::: Data segment :::

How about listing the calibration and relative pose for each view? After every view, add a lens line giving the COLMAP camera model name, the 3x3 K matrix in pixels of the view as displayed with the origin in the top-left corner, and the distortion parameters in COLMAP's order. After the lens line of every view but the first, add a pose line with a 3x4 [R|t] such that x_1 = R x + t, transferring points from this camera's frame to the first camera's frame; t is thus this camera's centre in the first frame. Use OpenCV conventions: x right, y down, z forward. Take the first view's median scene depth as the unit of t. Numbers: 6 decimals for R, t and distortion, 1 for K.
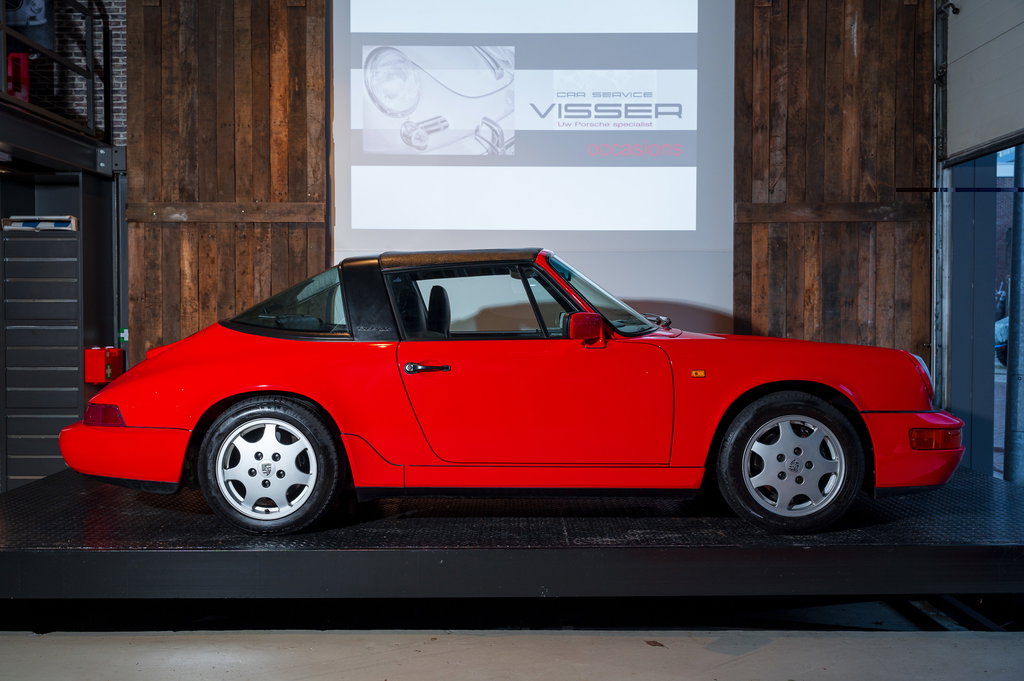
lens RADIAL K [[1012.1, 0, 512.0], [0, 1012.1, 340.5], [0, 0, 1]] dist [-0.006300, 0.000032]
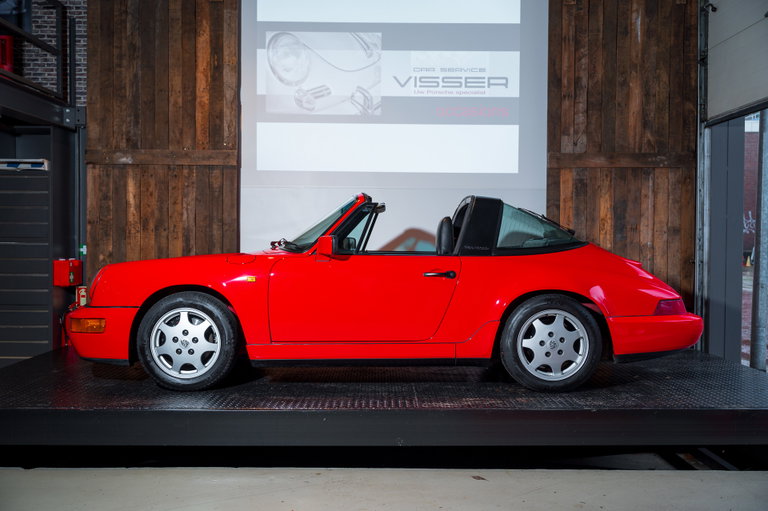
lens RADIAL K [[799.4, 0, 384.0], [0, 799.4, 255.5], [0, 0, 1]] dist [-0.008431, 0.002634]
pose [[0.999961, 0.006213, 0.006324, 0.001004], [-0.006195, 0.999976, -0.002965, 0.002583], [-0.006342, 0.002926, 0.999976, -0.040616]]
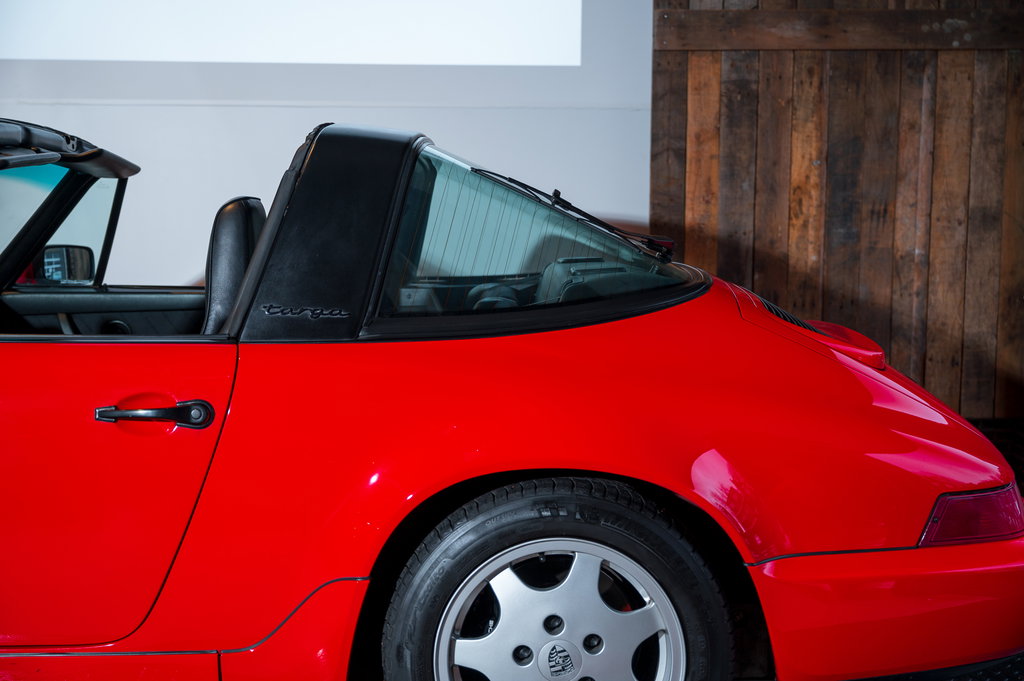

:::

◆ **To do**: Retype the data shown above exactly, excluding any picture it contains.

◆ **Exercise response**:
How about listing the calibration and relative pose for each view? After every view, add a lens line giving the COLMAP camera model name, the 3x3 K matrix in pixels of the view as displayed with the origin in the top-left corner, and the distortion parameters in COLMAP's order. After the lens line of every view but the first, add a pose line with a 3x4 [R|t] such that x_1 = R x + t, transferring points from this camera's frame to the first camera's frame; t is thus this camera's centre in the first frame. Use OpenCV conventions: x right, y down, z forward. Take the first view's median scene depth as the unit of t. Numbers: 6 decimals for R, t and distortion, 1 for K.
lens RADIAL K [[1012.1, 0, 512.0], [0, 1012.1, 340.5], [0, 0, 1]] dist [-0.006300, 0.000032]
lens RADIAL K [[799.4, 0, 384.0], [0, 799.4, 255.5], [0, 0, 1]] dist [-0.008431, 0.002634]
pose [[0.999961, 0.006213, 0.006324, 0.001004], [-0.006195, 0.999976, -0.002965, 0.002583], [-0.006342, 0.002926, 0.999976, -0.040616]]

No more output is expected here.